The Board applied a penalty of $6 per tonne or $51,750. It demanded the return of $37,305 in on-farm storage payments due Hudye and refused to pay another $43,031 specified by the contract. The Board also charged Hudye additional storage charges of $43,276 which it claims were incurred at Thunder Bay and St. Lawrence terminals. Milling-quality wheat not accepted under the contract was sold to a hog operation at an additional loss of $52,000.
The Board has imposed virtually impossible conditions that Hudye Farms must meet in order to sell its 2010 wheat. It requires that it be notified “well in advance” of any proposed delivery. Each truckload must be binned separately, tested for unregistered varieties at Hudye’s expense and held until test results are received. Hudye has not been able to find an elevator willing to go through these procedures.
The Board did not stop there.
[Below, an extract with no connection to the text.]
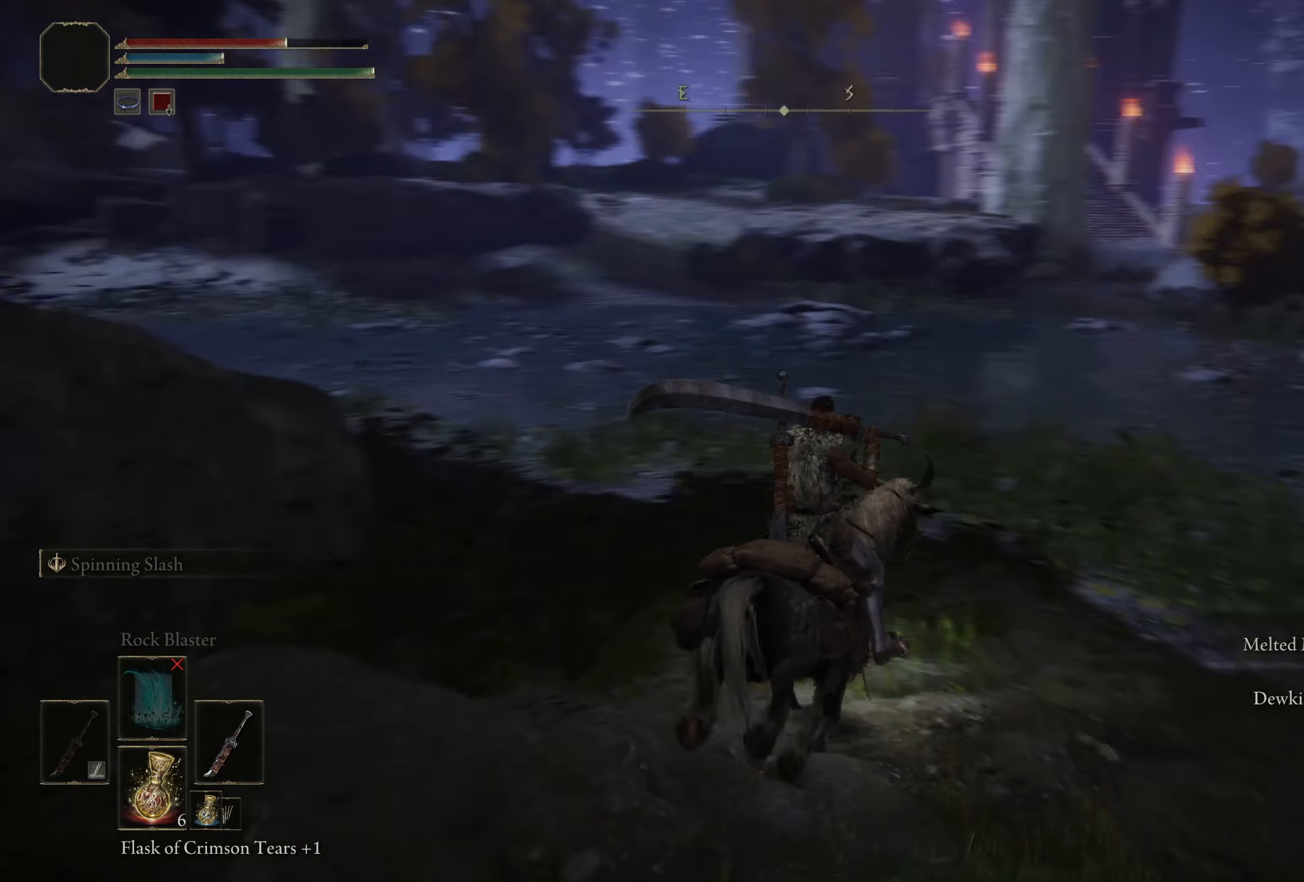
{"buttons": [], "left_stick": "center", "right_stick": "center", "events": [[33, "right_stick", "center"], [434, "left_stick", "center"]]}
The Hudye interests include Hudye Soil Services, a crop input retailer. In October the Board issued a notice to grain elevators throughout eastern Saskatchewan warning that Hudye may attempt to deliver more wheat containing ineligible varieties. The suit contends that issuing the circular the Board damaged the reputation of Hudye Soil Services as well as Hudye Farms and violated its own purported privacy policy (which states in part that “Farmer information is used only for the conducting business with them and is not shared with other parties”).
The suit also claims the Board breached its fiduciary duty. The concept of fiduciary obligation holds that an entity in the position of control over the property of other parties has a responsibility to protect such interests. The Board admitted that it was readily able to blend the small amount of ineligible wheat into larger shipments to below the statutory tolerance, establishing that it ultimately did not suffer a significant financial loss.
The lawsuit seeks recovery of $247,699 plus interest for loss of income and additional expenses, legal costs incurred as a result of the Board’s actions, damages of $25 million on account of harm to its reputation from defamatory public statements, $10 million in damages from breach of fiduciary duty and $15 million in exemplary and punitive damages.